((

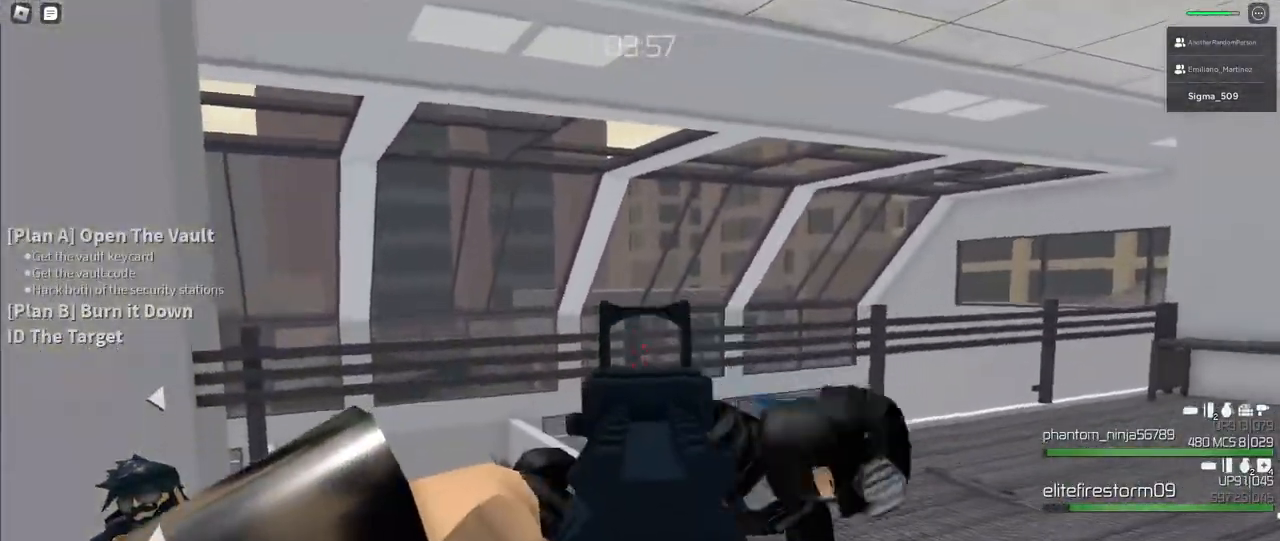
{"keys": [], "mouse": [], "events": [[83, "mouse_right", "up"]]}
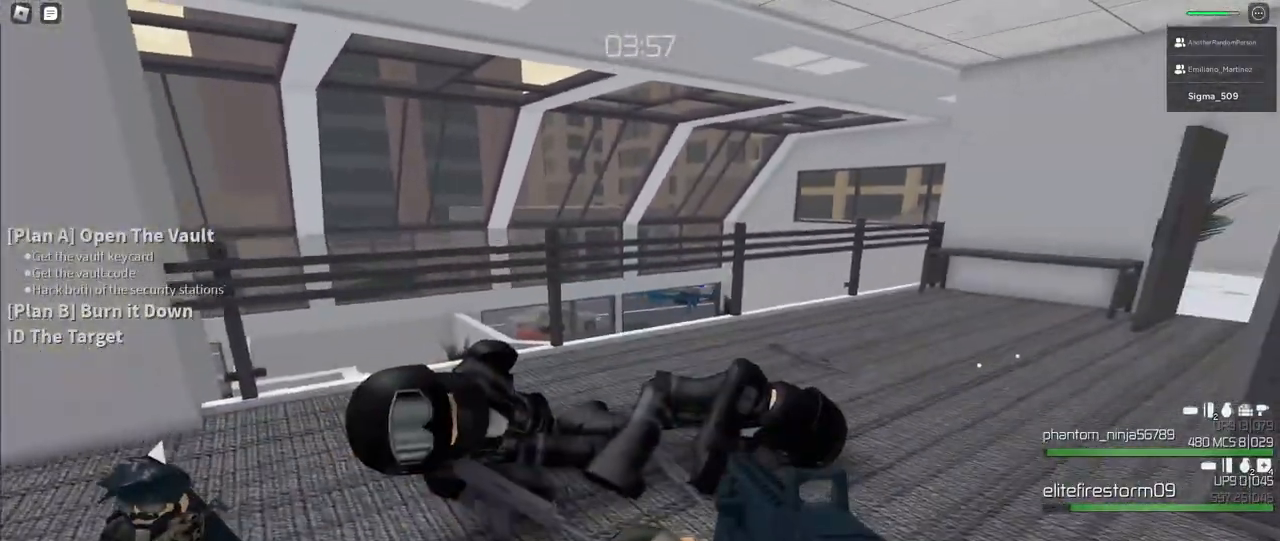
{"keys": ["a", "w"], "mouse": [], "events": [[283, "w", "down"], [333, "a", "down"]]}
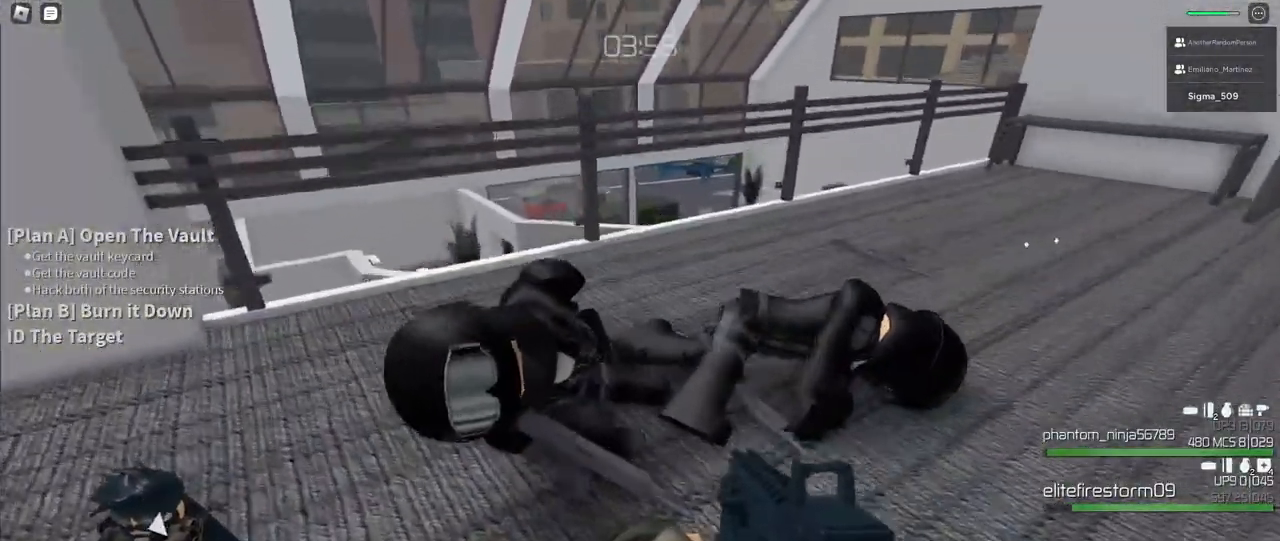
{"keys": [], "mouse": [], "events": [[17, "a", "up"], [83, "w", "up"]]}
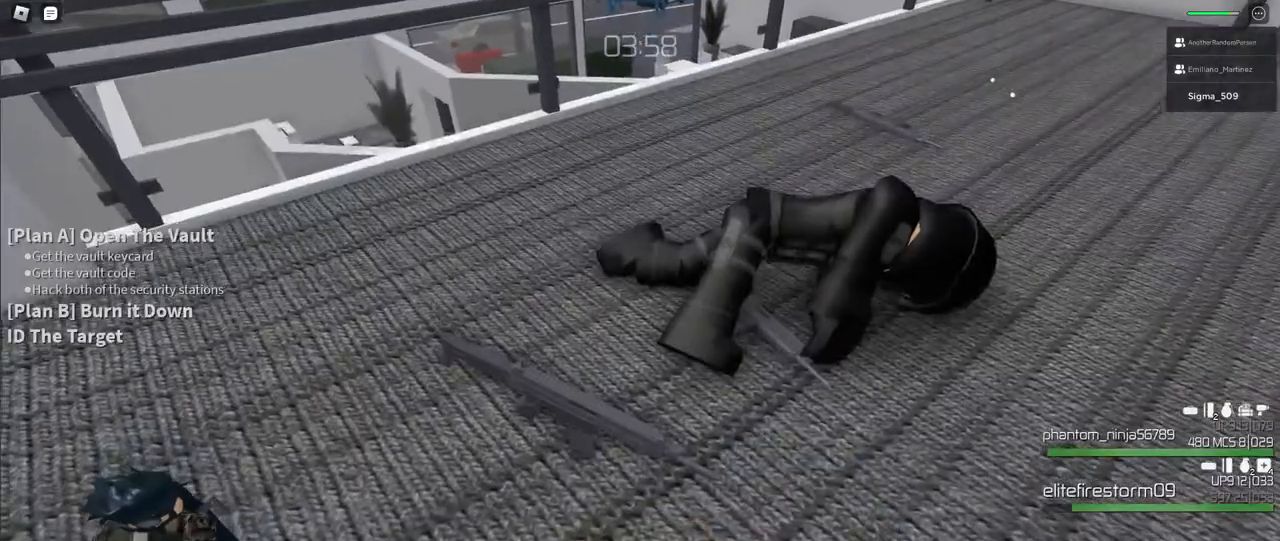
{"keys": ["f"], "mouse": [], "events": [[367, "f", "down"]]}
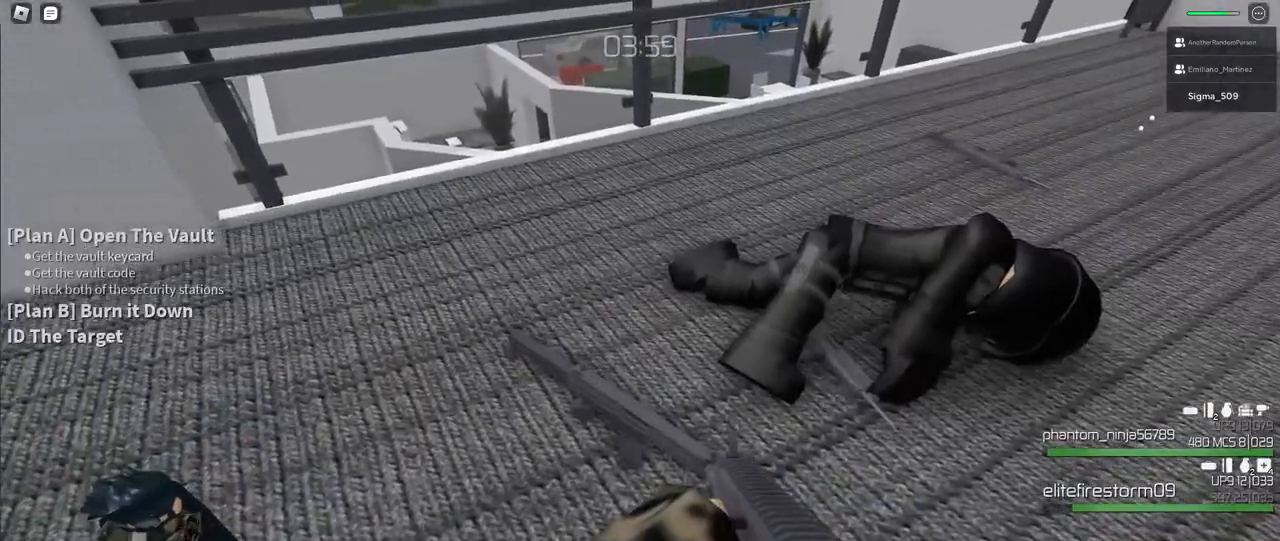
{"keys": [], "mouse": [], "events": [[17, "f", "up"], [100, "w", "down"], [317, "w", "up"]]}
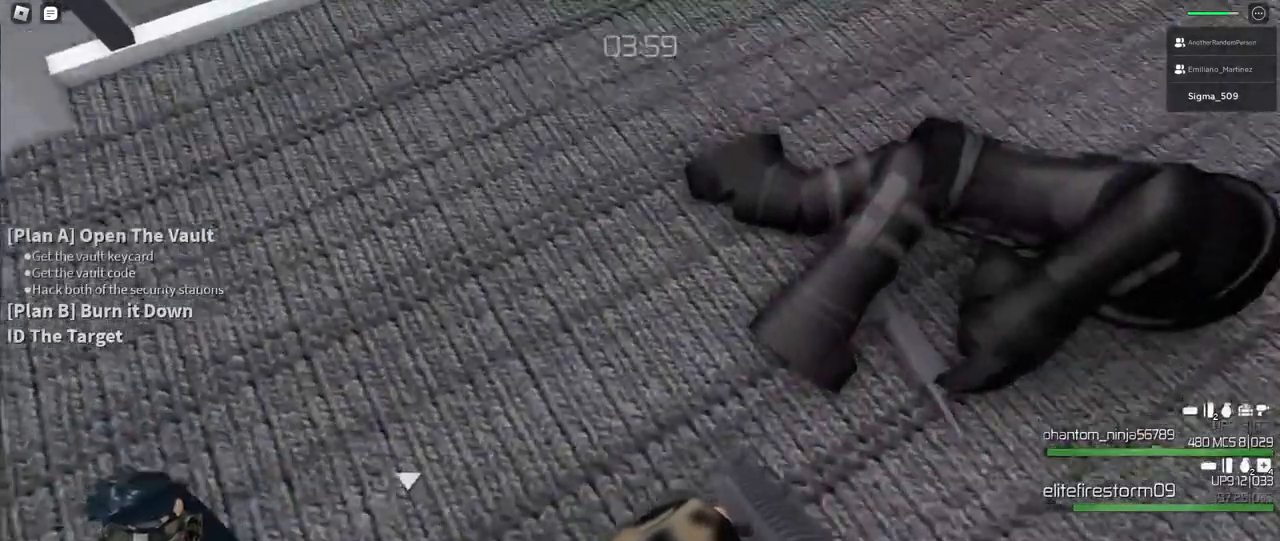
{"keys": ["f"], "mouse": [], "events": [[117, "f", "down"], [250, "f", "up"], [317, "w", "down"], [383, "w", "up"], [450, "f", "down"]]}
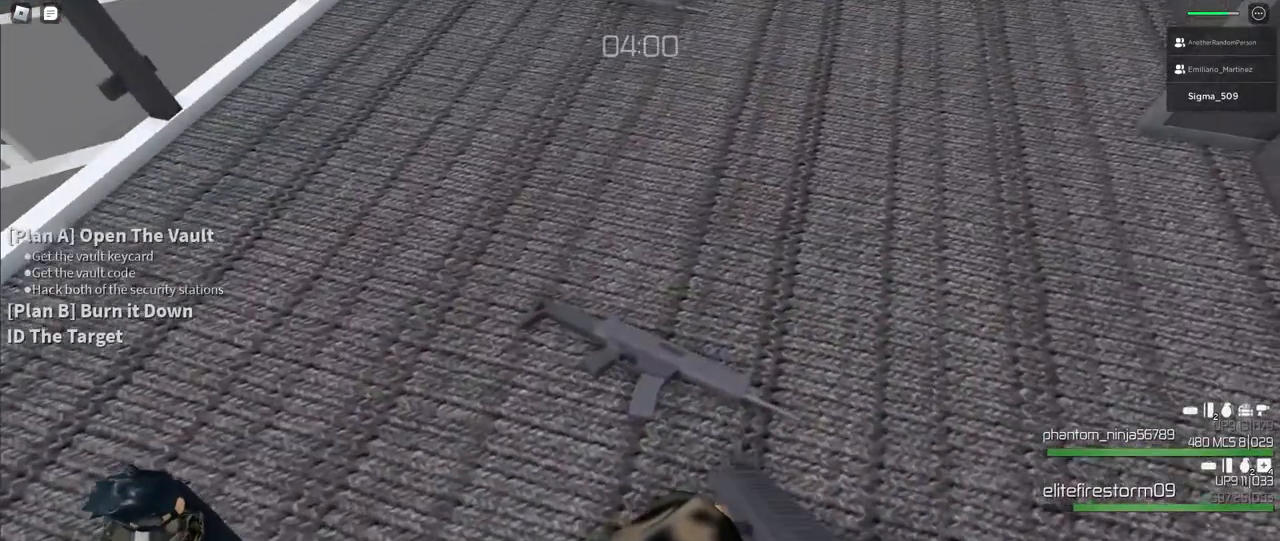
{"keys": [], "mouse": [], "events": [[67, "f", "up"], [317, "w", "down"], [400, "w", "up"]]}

))

THE TASK:
Every line containing the string "down" in the entries should be counted; give the resulting number and nothing else.

ANSWER FOR THE TASK:
5